My care for You

I don't understand
I don't know what to tell you
I mean...
Your like that person I want to protect...
Your the one I can't afford to lose.
Your the one that I promised to help and protect since the one you trusted left and still in contact with you...
I mean...
what is wrong?
You brush it off and say nothing is wrong
when in your eyes you show nothing but pain and tears..
I ask if your ok
and you say yes just allergies
You're lying I can tell you are but why do you keep the pain??
Why not tell me whats wrong?
I am your friend?
Why lie?
I am the one who cares.
I am the one who hurts herself just to feel your pain.
I am the one who throws herself into the fire for you.
I am the one who kills herself day and night just to know what is wrong with you.
I know I am nothing but a human being who has done nothing more but hurt, fall and give up at time...but I know when to tell someone I need help...
I know when I can't go on...to ask for help...
To tell someone...
Why won't you do the same....why won't you trust me??
I am your friend..
your more to me...
Mean more than my life...
My life is nothing..
I have nothing...
I am nothing if I know I can't help one person...

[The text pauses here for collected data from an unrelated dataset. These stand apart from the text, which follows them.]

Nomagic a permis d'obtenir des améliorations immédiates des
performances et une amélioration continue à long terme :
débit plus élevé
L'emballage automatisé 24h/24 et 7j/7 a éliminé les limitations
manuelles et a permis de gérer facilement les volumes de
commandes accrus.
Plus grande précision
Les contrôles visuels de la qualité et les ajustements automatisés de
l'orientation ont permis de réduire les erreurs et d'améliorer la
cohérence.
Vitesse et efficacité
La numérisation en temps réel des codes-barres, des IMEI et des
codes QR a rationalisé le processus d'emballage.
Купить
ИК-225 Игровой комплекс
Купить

Or at least give you a hand to say "I'm here for you"
Why won't you trust me?
I always been there for you...I knew nothing of you and now it feels I have gotten no where...Your quiet and yet I make you talk...and I am glad because it seems everyone has seen you change...your more social...more talkative..

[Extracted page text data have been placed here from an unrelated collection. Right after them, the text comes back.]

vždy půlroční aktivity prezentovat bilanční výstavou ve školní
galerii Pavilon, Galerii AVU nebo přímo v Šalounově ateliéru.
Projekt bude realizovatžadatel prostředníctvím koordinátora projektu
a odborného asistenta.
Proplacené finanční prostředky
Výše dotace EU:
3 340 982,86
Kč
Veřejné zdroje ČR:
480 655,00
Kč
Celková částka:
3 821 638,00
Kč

But now...no one understand why you feel the way you feel...
I don't either.
I wanted nothing but to see a smile on you...and if your in pain to at least tell me...

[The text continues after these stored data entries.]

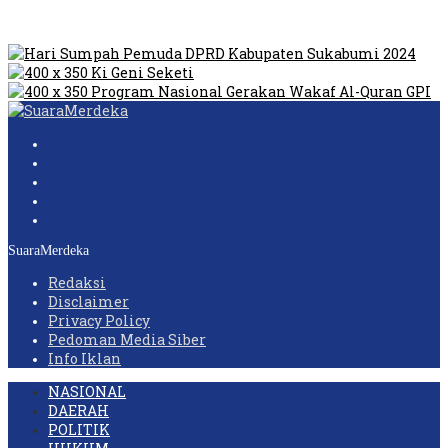
Humas Pembangunan Pasar Sibolga Nauli Halangi Tugas
Wartawan Lakukan Peliputan
SuaraMerdeka
Redaksi
Disclaimer
Privacy Policy
Pedoman Media Siber
Info Iklan
NASIONAL
DAERAH
POLITIK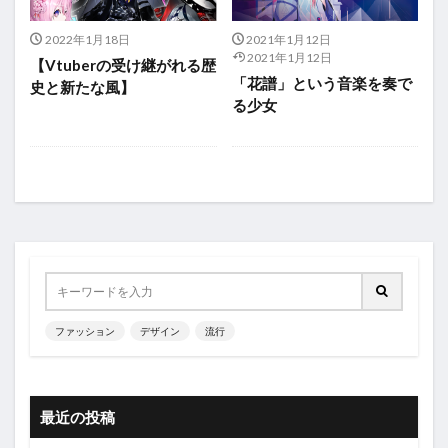
2022年1月18日
2021年1月12日
2021年1月12日
【Vtuberの受け継がれる歴
「花譜」という音楽を奏で
史と新たな風】
る少女
ファッション
デザイン
流行
最近の投稿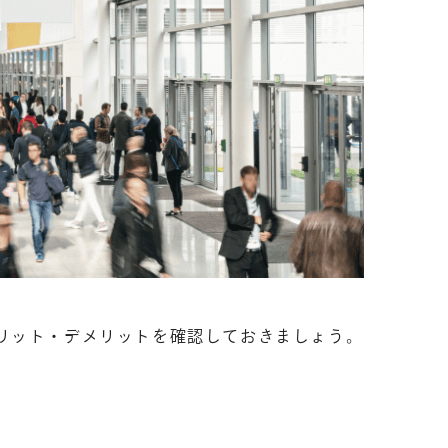
リット・デメリットを確認しておきましょう。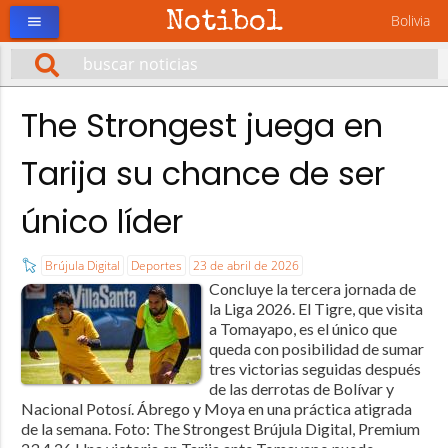
Notibol
Bolivia
menu
The Strongest juega en
Tarija su chance de ser
único líder
Brújula Digital
Deportes
23 de abril de 2026
Concluye la tercera jornada de
la Liga 2026. El Tigre, que visita
a Tomayapo, es el único que
queda con posibilidad de sumar
tres victorias seguidas después
de las derrotas de Bolívar y
Nacional Potosí. Ábrego y Moya en una práctica atigrada
de la semana. Foto: The Strongest Brújula Digital, Premium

Not to treat me like I am no friend...Like I am someone who doesn't care...I am not that type of person...
You told me...I never notice...but your wrong...You put up a fake smile...and you did it for a while....at times I thought...It was grades....like before...but then I realized...you feel like you don't belong...why is that.
I made you know everyone...I did all I can to get you to see how others care for you...why don't you believe me??
I feel that my care for you means nothing...
I break myself for others that includes you...
I hurt myself for others...that includes you...
I will die for others....THAT INCLUDES YOU....
why don't you believe me....
What can I do...to prove my care for you...
I care...I love...I use to hate now I don't.
But with what your doing...it makes me...want to do all I gave up...all over again....To start the cutting...to start the suicide all over...but...I can't...I can't...I use to think, that would get people to see how much I care for them...but no...I can't
I don't know how....
I don't know why...
But I won't give up on you...because I care for you
I won't stop being me...because the me now is better than the me before...
I will die for you,...even if you don't believe me...
I will hurt for you....even when you least expect it...
I won't leave you behind...you the one I need to help now.
I won't leave you alone...I will stand at your side...Now until the end.